VARs Could Be Liable For SCO Copyright Infringement


What began in March as a contract dispute between The SCO Group and IBM over the use of Unix code in Linux evolved into a broader battle Monday as SCO said companies including Linux end users, vendors and solution providers could face litigation for copyright infringement.

SCO President and CEO Darl McBride said the company has received U.S. copyright registrations for Unix System V source code, which opens the door for the company to enforce those copyrights.

"The legal fairway we're working with here just got a lot wider," McBride said during a conference call.

However, McBride said SCO hopes to avoid litigation by agreeing not to sue commercial users of Linux based on kernel version 2.4.x and later that purchase a run-only, binary license for its UnixWare 7.1.3.

"We have a solution here that gets you clean, gets you square with the use of Linux without the courtroom," McBride said.

Under copyright laws, SCO could sue for both copyright infringement and contributory copyright infringement, said David Boies, managing partner of law firm Boies, Schiller & Flexner and chief legal counsel for SCO. The latter could include Linux vendors as well as VARs and systems integrators, Boies said.

While SCO does not view end-user litigation as a first choice, the company is open to case-by-case litigation with companies that are not compliant with SCO's license requirements, Boise said. SCO does not have to wait for a settlement in its suit against IBM before bringing copyright infringement cases to court, he said.

The vendor plans to establish pricing for the license, which will be based on factors such as customer path, future Linux use and the number of servers, over the next few weeks, McBride said.
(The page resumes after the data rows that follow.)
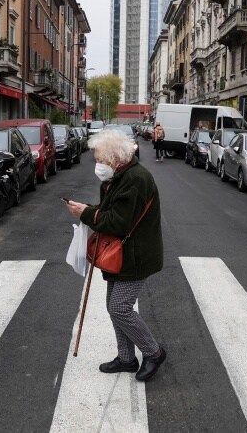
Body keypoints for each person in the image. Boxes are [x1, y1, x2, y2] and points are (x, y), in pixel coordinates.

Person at [64, 129, 166, 382]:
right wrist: (88, 210)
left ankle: (153, 353)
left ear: (115, 158)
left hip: (135, 254)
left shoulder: (136, 179)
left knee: (119, 308)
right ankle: (126, 358)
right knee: (115, 308)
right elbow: (110, 210)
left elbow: (118, 222)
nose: (98, 165)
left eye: (100, 160)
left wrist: (86, 214)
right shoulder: (120, 177)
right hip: (121, 253)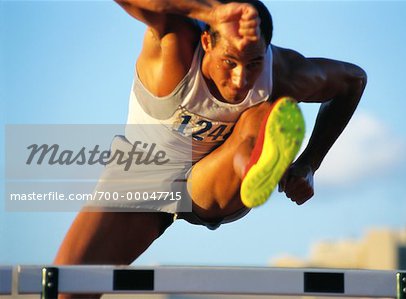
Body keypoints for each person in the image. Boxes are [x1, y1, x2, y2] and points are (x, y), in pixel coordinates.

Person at [54, 0, 366, 297]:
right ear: (206, 42)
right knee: (66, 287)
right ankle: (255, 162)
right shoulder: (174, 44)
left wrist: (309, 163)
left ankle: (256, 166)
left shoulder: (281, 73)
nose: (241, 78)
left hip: (214, 178)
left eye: (254, 63)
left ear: (266, 52)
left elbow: (353, 80)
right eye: (229, 62)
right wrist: (204, 9)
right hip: (141, 176)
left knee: (269, 109)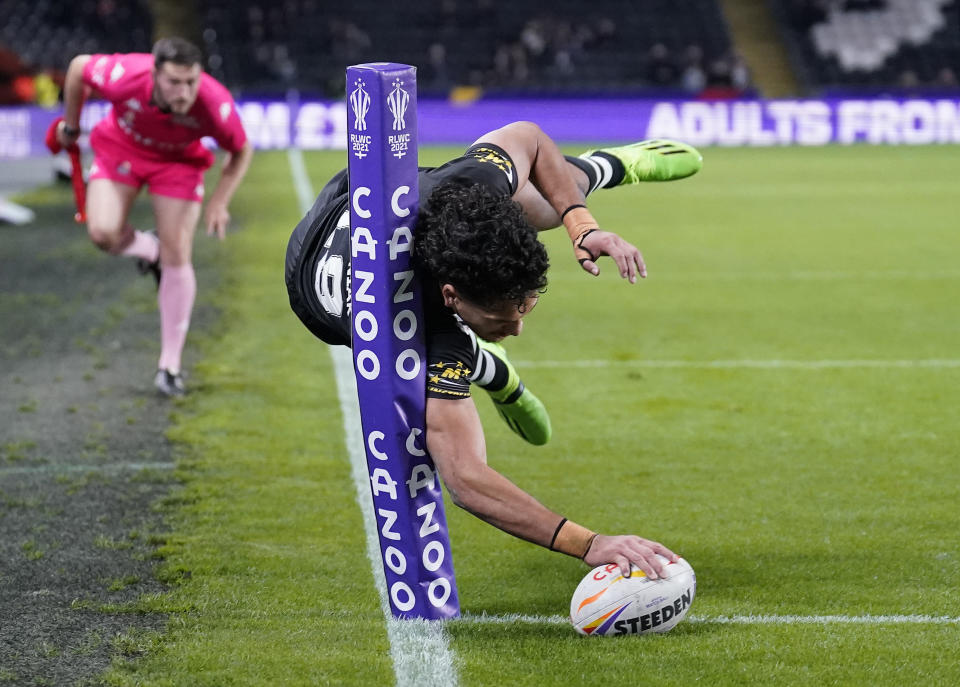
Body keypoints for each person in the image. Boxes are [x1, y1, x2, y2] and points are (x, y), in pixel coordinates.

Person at [286, 122, 701, 577]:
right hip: (314, 278)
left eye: (523, 311)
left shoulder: (465, 185)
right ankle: (490, 368)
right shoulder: (421, 331)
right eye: (504, 321)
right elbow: (465, 479)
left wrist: (581, 226)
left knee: (532, 207)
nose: (519, 330)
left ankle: (606, 167)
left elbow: (529, 136)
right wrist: (588, 543)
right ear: (452, 297)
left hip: (381, 201)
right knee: (452, 354)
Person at [56, 37, 253, 396]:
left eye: (191, 81)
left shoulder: (214, 104)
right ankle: (151, 251)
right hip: (121, 147)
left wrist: (219, 202)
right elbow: (78, 67)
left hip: (178, 164)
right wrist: (71, 125)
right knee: (102, 234)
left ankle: (170, 367)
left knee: (179, 253)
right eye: (174, 82)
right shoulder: (125, 76)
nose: (184, 92)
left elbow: (240, 150)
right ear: (154, 75)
Volume discounts will be available, he said.

I.D.E.A.L. Technology's Douglass Hock said he is skeptical of SCO's copyright-infringement claims.

"I don't feel they have much to go on at this point," said Hock, president of the Orlando, Fla.-based Linux solution provider. "Customers know that SCO has been a dying beast, and they see this as a last breath or effort to retain some sort of market share," he said.

SCO contends that Linux contains misappropriated Unix System V source code and derivative source code that contributed to Linux in a variety of areas, including multiprocessing capabilities that enable Linux to scale to 32- and 64-way processing.

"This isn't a matter of changing a line or two of code. If all of the infringing code were removed today, Linux would have little multiprocessor code left and would be totally ineffective for enterprise use," McBride said.